*** Entries shown ***

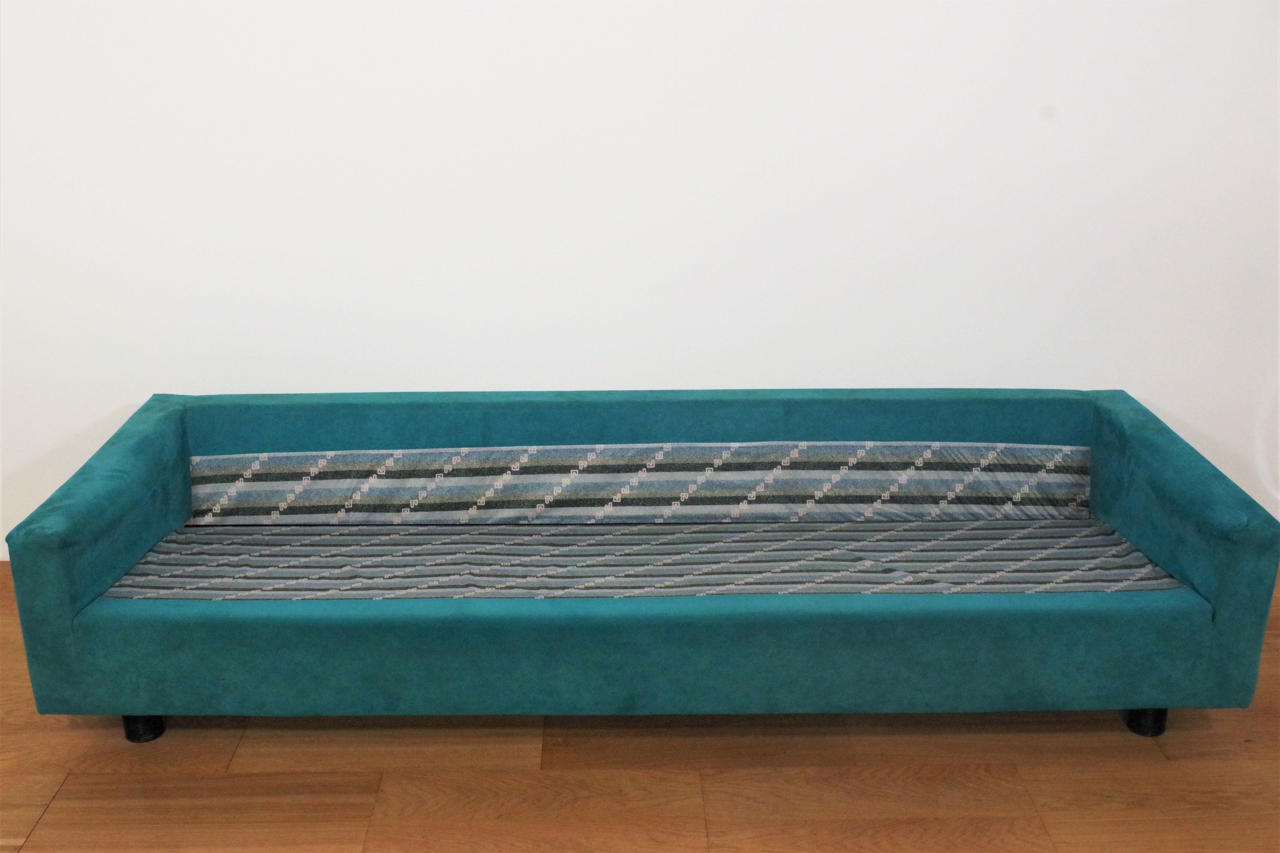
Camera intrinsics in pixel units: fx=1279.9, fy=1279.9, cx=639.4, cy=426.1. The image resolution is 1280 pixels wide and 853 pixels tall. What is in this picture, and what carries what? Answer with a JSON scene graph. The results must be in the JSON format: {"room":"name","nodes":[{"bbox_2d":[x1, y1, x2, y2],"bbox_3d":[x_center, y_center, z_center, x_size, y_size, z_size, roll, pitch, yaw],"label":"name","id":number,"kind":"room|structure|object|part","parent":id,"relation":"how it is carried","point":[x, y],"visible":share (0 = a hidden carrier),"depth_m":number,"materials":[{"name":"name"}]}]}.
{"room":"living room","nodes":[
{"label":"living room","id":0,"kind":"room"},
{"bbox_2d":[0,0,1279,558],"bbox_3d":[-0.198,-0.923,3.274,7.320,2.681,0.166,0,19,-1],"label":"wall","id":1,"kind":"structure","parent":0,"point":[815,374],"depth_m":3.30,"materials":[{"name":"white paint"}]},
{"bbox_2d":[0,561,1279,852],"bbox_3d":[-0.331,1.280,1.107,8.458,0.103,6.088,0,19,-1],"label":"floor","id":2,"kind":"structure","parent":0,"point":[51,812],"depth_m":2.59,"materials":[{"name":"brown wood"}]},
{"bbox_2d":[0,386,1279,743],"bbox_3d":[0.022,0.280,2.961,2.515,0.589,0.882,0,19,-1],"label":"sofa","id":3,"kind":"object","parent":2,"relation":"on","point":[1170,439],"visible":0.91,"depth_m":2.61,"materials":[{"name":"teal fabric"}]},
{"bbox_3d":[-1.189,0.162,2.854,0.207,0.420,0.817,0,19,-1],"label":"armrest","id":4,"kind":"part","parent":3,"relation":"part of","materials":[{"name":"teal fabric"}]},
{"bbox_3d":[-1.052,0.618,2.715,0.058,0.068,0.061,0,19,-1],"label":"leg","id":5,"kind":"part","parent":3,"relation":"part of","materials":[{"name":"black plastic"}]},
{"bbox_2d":[98,518,1183,601],"bbox_3d":[0.006,0.307,2.842,2.266,0.076,0.544,0,19,-1],"label":"seat cushion","id":6,"kind":"object","parent":3,"relation":"on","point":[1148,571],"visible":0.71,"depth_m":2.82,"materials":[{"name":"fabric"}]},
{"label":"backrest","id":7,"kind":"part","parent":3,"relation":"part of","materials":[{"name":"teal fabric"}]},
{"bbox_2d":[193,440,1093,524],"bbox_3d":[0.016,0.131,3.089,2.213,0.202,0.212,0,19,-1],"label":"back cushion","id":8,"kind":"object","parent":3,"relation":"on","point":[406,466],"visible":0.96,"depth_m":3.03,"materials":[{"name":"fabric"}]},
{"bbox_3d":[1.079,0.611,2.739,0.058,0.072,0.062,0,19,-1],"label":"leg","id":9,"kind":"part","parent":3,"relation":"part of","materials":[{"name":"black plastic"}]},
{"bbox_3d":[1.203,0.238,2.890,0.224,0.602,0.889,0,19,-1],"label":"armrest","id":10,"kind":"part","parent":3,"relation":"part of","materials":[{"name":"teal fabric"}]}
]}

*** End of Entries shown ***

# Task
In your answer, repeat all the entries exactly, but leave out the pictures.

# Solution for this exercise
Camera intrinsics in pixel units: fx=1279.9, fy=1279.9, cx=639.4, cy=426.1. The image resolution is 1280 pixels wide and 853 pixels tall. What is in this picture, and what carries what? Answer with a JSON scene graph. The results must be in the JSON format: {"room":"name","nodes":[{"bbox_2d":[x1, y1, x2, y2],"bbox_3d":[x_center, y_center, z_center, x_size, y_size, z_size, roll, pitch, yaw],"label":"name","id":number,"kind":"room|structure|object|part","parent":id,"relation":"how it is carried","point":[x, y],"visible":share (0 = a hidden carrier),"depth_m":number,"materials":[{"name":"name"}]}]}.
{"room":"living room","nodes":[
{"label":"living room","id":0,"kind":"room"},
{"bbox_2d":[0,0,1279,558],"bbox_3d":[-0.198,-0.923,3.274,7.320,2.681,0.166,0,19,-1],"label":"wall","id":1,"kind":"structure","parent":0,"point":[815,374],"depth_m":3.30,"materials":[{"name":"white paint"}]},
{"bbox_2d":[0,561,1279,852],"bbox_3d":[-0.331,1.280,1.107,8.458,0.103,6.088,0,19,-1],"label":"floor","id":2,"kind":"structure","parent":0,"point":[51,812],"depth_m":2.59,"materials":[{"name":"brown wood"}]},
{"bbox_2d":[0,386,1279,743],"bbox_3d":[0.022,0.280,2.961,2.515,0.589,0.882,0,19,-1],"label":"sofa","id":3,"kind":"object","parent":2,"relation":"on","point":[1170,439],"visible":0.91,"depth_m":2.61,"materials":[{"name":"teal fabric"}]},
{"bbox_3d":[-1.189,0.162,2.854,0.207,0.420,0.817,0,19,-1],"label":"armrest","id":4,"kind":"part","parent":3,"relation":"part of","materials":[{"name":"teal fabric"}]},
{"bbox_3d":[-1.052,0.618,2.715,0.058,0.068,0.061,0,19,-1],"label":"leg","id":5,"kind":"part","parent":3,"relation":"part of","materials":[{"name":"black plastic"}]},
{"bbox_2d":[98,518,1183,601],"bbox_3d":[0.006,0.307,2.842,2.266,0.076,0.544,0,19,-1],"label":"seat cushion","id":6,"kind":"object","parent":3,"relation":"on","point":[1148,571],"visible":0.71,"depth_m":2.82,"materials":[{"name":"fabric"}]},
{"label":"backrest","id":7,"kind":"part","parent":3,"relation":"part of","materials":[{"name":"teal fabric"}]},
{"bbox_2d":[193,440,1093,524],"bbox_3d":[0.016,0.131,3.089,2.213,0.202,0.212,0,19,-1],"label":"back cushion","id":8,"kind":"object","parent":3,"relation":"on","point":[406,466],"visible":0.96,"depth_m":3.03,"materials":[{"name":"fabric"}]},
{"bbox_3d":[1.079,0.611,2.739,0.058,0.072,0.062,0,19,-1],"label":"leg","id":9,"kind":"part","parent":3,"relation":"part of","materials":[{"name":"black plastic"}]},
{"bbox_3d":[1.203,0.238,2.890,0.224,0.602,0.889,0,19,-1],"label":"armrest","id":10,"kind":"part","parent":3,"relation":"part of","materials":[{"name":"teal fabric"}]}
]}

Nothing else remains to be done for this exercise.